D/D, W/W, M/M, Y/Y... OMG/WTF? A Guide to Comparing Time Periods
Business owners, managers, execs, and leaders love talking about growth. When folks start talking about growth, one of the most important things to ask is, "What are you comparing it to?" The most common comparisons are day over day (D/D), week over week (W/W), month over month (M/M), and year over year (Y/Y). The period you choose to compare it to is absolutely critical because choosing the wrong period to compare can give you an artificially inflated or deflated picture of your business's performance. We've developed a guide for choosing the optimal comparison period.
Let's start with a day/day comparison – which period would you choose to compare today to (if today was 5/8/2013)?
Day over day:
1. Yesterday is not comparable to Today. Weekly seasonality in the e-commerce industry follows certain patterns as does internet traffic. In general, stores tend to have more traffic during the weekdays than the weekends. Mondays are usually the strongest day and Sundays the weakest in terms of sales. Comparing Monday to Sunday would show a massive uptick in revenue not because your store is on an astronomical trajectory, but simply because Mondays are usually always better than Sundays.

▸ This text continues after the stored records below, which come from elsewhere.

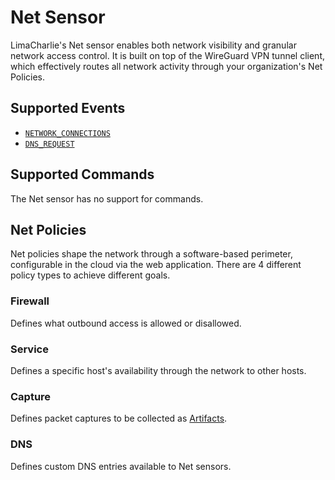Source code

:# Net Sensor

LimaCharlie's Net sensor enables both network visibility and granular network access control. It is built on top of the WireGuard VPN tunnel client, which effectively routes all network activity through your organization's Net Policies.

## Supported Events

* [`NETWORK_CONNECTIONS`](../events.md#network_connections)
* [`DNS_REQUEST`](../events.md#dns_request)

## Supported Commands

The Net sensor has no support for commands.

## Net Policies

Net policies shape the network through a software-based perimeter, configurable in the cloud via the web application. There are 4 different policy types to achieve different goals. 

### Firewall

Defines what outbound access is allowed or disallowed.

### Service

Defines a specific host's availability through the network to other hosts.

### Capture

Defines packet captures to be collected as [Artifacts](../external_logs.md).

### DNS

Defines custom DNS entries available to Net sensors.
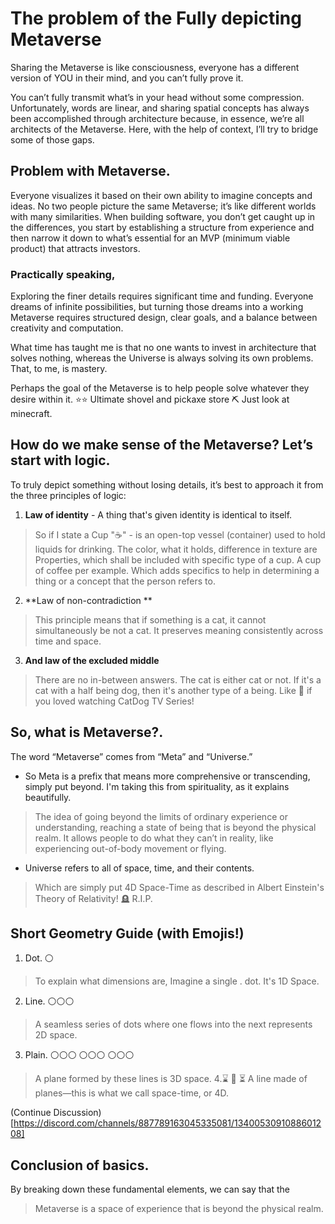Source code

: # **The problem of the __Fully depicting Metaverse__** 
Sharing the Metaverse is like consciousness, everyone has a different version of YOU in their mind, and you can’t fully prove it.

You can’t fully transmit what’s in your head without some compression. Unfortunately, words are linear, and sharing spatial concepts has always been accomplished through architecture because, in essence, we’re all architects of the Metaverse. Here, with the help of context, I’ll try to bridge some of those gaps.

## **Problem with Metaverse.**
Everyone visualizes it based on their own ability to imagine concepts and ideas. No two people picture the same Metaverse; it’s like different worlds with many similarities. When building software, you don’t get caught up in the differences, you start by establishing a structure from experience and then narrow it down to what’s essential for an MVP (minimum viable product) that attracts investors.

### **Practically speaking,**
Exploring the finer details requires significant time and funding.
Everyone dreams of infinite possibilities, but turning those dreams into a working Metaverse requires structured design, clear goals, and a balance between creativity and computation.

What time has taught me is that no one wants to invest in architecture that solves nothing, whereas the Universe is always solving its own problems. That, to me, is mastery.

Perhaps the goal of the Metaverse is to help people solve whatever they desire within it. 
:star::star: Ultimate shovel and pickaxe store :pick:
Just look at minecraft.

## **How do we make sense of the Metaverse? Let’s start with logic.**
To truly depict something without losing details, it’s best to approach it from the three principles of logic:

1. **Law of identity** - A thing that's given identity is identical to itself.
> So if I state a Cup ":coffee:" - is an open-top vessel (container) used to hold liquids for drinking. 
> The color, what it holds, difference in texture are Properties, which shall be included with specific type of a cup. A cup of coffee per example. Which adds specifics to help in determining a thing or a concept that the person refers to.
2. **Law of non-contradiction **
> This principle means that if something is a cat, it cannot simultaneously be not a cat. It preserves meaning consistently across time and space.
3. **And law of the excluded middle**
> There are no in-between answers. The cat is either cat or not. If it's a cat with a half being dog, then it's another type of a being. 
> Like :white_heart: if you loved watching CatDog TV Series!

## **So, what is Metaverse?.** 
The word “Metaverse” comes from “Meta” and “Universe.”
- So Meta is a prefix that means more comprehensive or transcending, simply put beyond. 
I'm taking this from spirituality, as it explains beautifully.
> The idea of going beyond the limits of ordinary experience or understanding, reaching a state of being that is beyond the physical realm. 
> It allows people to do what they can’t in reality, like experiencing out-of-body movement or flying.
- Universe refers to all of space, time, and their contents.
> Which are simply put 4D Space-Time as described in Albert Einstein's Theory of Relativity! :headstone:  R.I.P.

## **Short Geometry Guide (with Emojis!)**

1. Dot. :white_circle:  
> To explain what dimensions are, Imagine a single . dot. It's 1D Space.
2. Line. :white_circle::white_circle::white_circle: 
> A seamless series of dots where one flows into the next represents 2D space.
3. Plain.
:white_circle::white_circle::white_circle:
:white_circle::white_circle::white_circle:
:white_circle::white_circle::white_circle: 
> A plane formed by these lines is 3D space.
4.:hourglass: :milky_way: :hourglass_flowing_sand: 
> A line made of planes—this is what we call space-time, or 4D.

(Continue Discussion)[https://discord.com/channels/887789163045335081/1340053091088601208]
## **Conclusion of basics.**

By breaking down these fundamental elements, we can say that the 
> Metaverse is a space of experience that is beyond the physical realm.
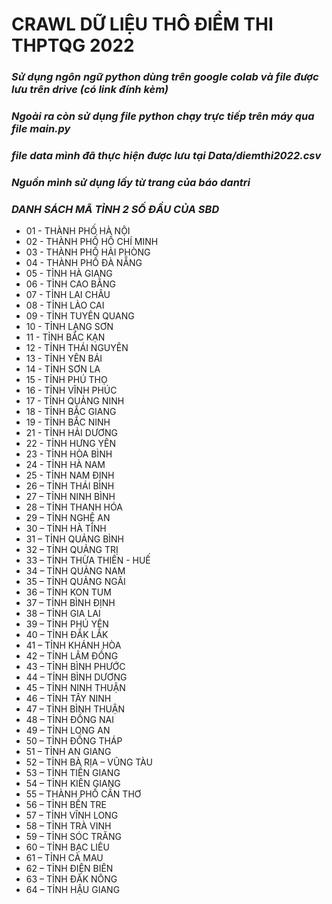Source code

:# **CRAWL DỮ LIỆU THÔ ĐIỂM THI THPTQG 2022**
### *Sử dụng ngôn ngữ python dùng trên google colab và file được lưu trên drive (có link đính kèm)*
### *Ngoài ra còn sử dụng file python chạy trực tiếp trên máy qua file main.py*
### *file data mình đã thực hiện được lưu tại Data/diemthi2022.csv*
### *Nguồn mình sử dụng lấy từ trang của báo dantri*
### *DANH SÁCH MÃ TỈNH 2 SỐ ĐẦU CỦA SBD*
*   01 - THÀNH PHỐ HÀ NỘI
*   02 - THÀNH PHỐ HỒ CHÍ MINH
*   03 - THÀNH PHỐ HẢI PHÒNG
*   04 - THÀNH PHỐ ĐÀ NẴNG
*   05 - TỈNH HÀ GIANG
*   06 - TỈNH CAO BẰNG
*   07 - TỈNH LAI CHÂU
*   08 - TỈNH LÀO CAI
*   09 - TỈNH TUYÊN QUANG
*   10 - TỈNH LẠNG SƠN
*   11 - TỈNH BẮC KẠN
*   12 - TỈNH THÁI NGUYÊN
*   13 - TỈNH YÊN BÁI
*   14 - TỈNH SƠN LA
*   15 - TỈNH PHÚ THỌ
*   16 - TỈNH VĨNH PHÚC
*   17 - TỈNH QUẢNG NINH
*   18 - TỈNH BẮC GIANG
*   19 - TỈNH BẮC NINH
*   21 - TỈNH HẢI DƯƠNG
*   22 - TỈNH HƯNG YÊN
*   23 - TỈNH HÒA BÌNH
*   24 - TỈNH HÀ NAM
*   25 - TỈNH NAM ĐỊNH
*   26 – TỈNH THÁI BÌNH
*   27 – TỈNH NINH BÌNH
*   28 – TỈNH THANH HÓA
*   29 – TỈNH NGHỆ AN
*   30 – TỈNH HÀ TĨNH
*   31 – TỈNH QUẢNG BÌNH
*   32 – TỈNH QUẢNG TRỊ
*   33 – TỈNH THỪA THIÊN - HUẾ
*   34 – TỈNH QUẢNG NAM
*   35 – TỈNH QUẢNG NGÃI
*   36 – TỈNH KON TUM
*   37 – TỈNH BÌNH ĐỊNH
*   38 – TỈNH GIA LAI
*   39 – TỈNH PHÚ YÊN
*   40 – TỈNH ĐẮK LẮK
*   41 – TỈNH KHÁNH HÒA
*   42 – TỈNH LÂM ĐỒNG
*   43 – TỈNH BÌNH PHƯỚC
*   44 – TỈNH BÌNH DƯƠNG
*   45 – TỈNH NINH THUẬN
*   46 – TỈNH TÂY NINH
*   47 – TỈNH BÌNH THUẬN
*   48 – TỈNH ĐỒNG NAI
*   49 – TỈNH LONG AN
*   50 – TỈNH ĐỒNG THÁP
*   51 – TỈNH AN GIANG
*   52 – TỈNH BÀ RỊA – VŨNG TÀU
*   53 – TỈNH TIỀN GIANG
*   54 – TỈNH KIÊN GIANG
*   55 – THÀNH PHỐ CẦN THƠ
*   56 – TỈNH BẾN TRE
*   57 – TỈNH VĨNH LONG
*   58 – TỈNH TRÀ VINH
*   59 – TỈNH SÓC TRĂNG
*   60 – TỈNH BẠC LIÊU
*   61 – TỈNH CÀ MAU
*   62 – TỈNH ĐIỆN BIÊN
*   63 – TỈNH ĐĂK NÔNG
*   64 – TỈNH HẬU GIANG
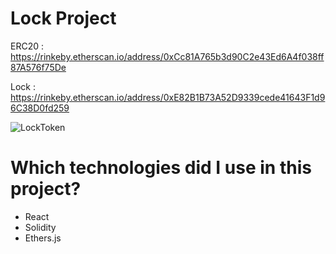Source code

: # Lock Project 

ERC20 : https://rinkeby.etherscan.io/address/0xCc81A765b3d90C2e43Ed6A4f038ff87A576f75De

Lock : https://rinkeby.etherscan.io/address/0xE82B1B73A52D9339cede41643F1d96C38D0fd259

![LockToken](https://i.ibb.co/fvHXHGL/Ekran-Resmi-2022-08-16-13-14-03.png)

# Which technologies did I use in this project?
* React
* Solidity 
* Ethers.js

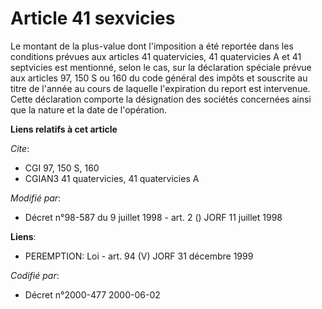 # Article 41 sexvicies

Le montant de la plus-value dont l'imposition a été reportée dans les conditions prévues aux articles 41 quatervicies, 41
quatervicies A et 41 septvicies est mentionné, selon le cas, sur la déclaration spéciale prévue aux articles 97, 150 S ou 160
du code général des impôts et souscrite au titre de l'année au cours de laquelle l'expiration du report est intervenue. Cette
déclaration comporte la désignation des sociétés concernées ainsi que la nature et la date de l'opération.

**Liens relatifs à cet article**

_Cite_:

  - CGI 97, 150 S, 160
  - CGIAN3 41 quatervicies, 41 quatervicies A

_Modifié par_:

  - Décret n°98-587 du 9 juillet 1998 - art. 2 () JORF 11 juillet 1998

**Liens**:

  - PEREMPTION: Loi - art. 94 (V) JORF 31 décembre 1999

_Codifié par_:

  - Décret n°2000-477 2000-06-02
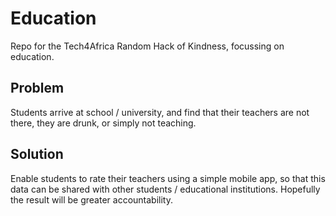 # Education
Repo for the Tech4Africa Random Hack of Kindness, focussing on education.

## Problem
Students arrive at school / university, and find that their teachers are not there, they are drunk, or simply not teaching.

## Solution
Enable students to rate their teachers using a simple mobile app, so that this data can be shared with other students / educational institutions.
Hopefully the result will be greater accountability.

2. Correct! Accounts for seasonality and minimizes daily fluctuation.
3. 5/8 is not like 6/8. What if 5/8 was a holiday or 6/8 was a Friday and not a Monday? This may be consistent with monthly seasonality (e.g. commission based sites will often hit peak sales toward the end of the month to meet quotas or make bonus), however, the daily seasonality issue previously mentioned still makes this a far from optimal comparison.
4. 5/8/2012 isn't at all like 5/8/2013. For starters, 5/8/2012 was a Tuesday and 5/8/2013 was a Wednesday. Weekly seasonality issue.
Week over week:
#1 and #2 are similar options here and either of them are correct. If the last 7 days rolling is taken into account, weekly seasonality is minimized. You do run into some snags if you're comparing a week with a holiday to a week without, but by and large this methodology is commonly accepted as the most accurate week over week comparison.
Month over month:
Since #1, #2, and #3 are the same option for monthly comparisons, we can only compare a month to a prior month or the same month a year ago. Comparing November 2011 to November 2010 or option #4 is actually the optimal choice since monthly seasonality like Thanksgiving and holiday shopping is accounted for. Comparing November to October will skew perceived growth since most e-commerce stores see an uptick during the holidays and a slump shortly after in January. Note that some folks call this a year over year comparison (comparing one month in a year to a month in the prior year).
Year over Year:
The only option here is really #4. We recommend performing a prior year to date versus current year to date (YTD) comparison. This takes care the seasonality issue and prevents holiday bump at the end of each year from influencing the numbers early on in the calendar year.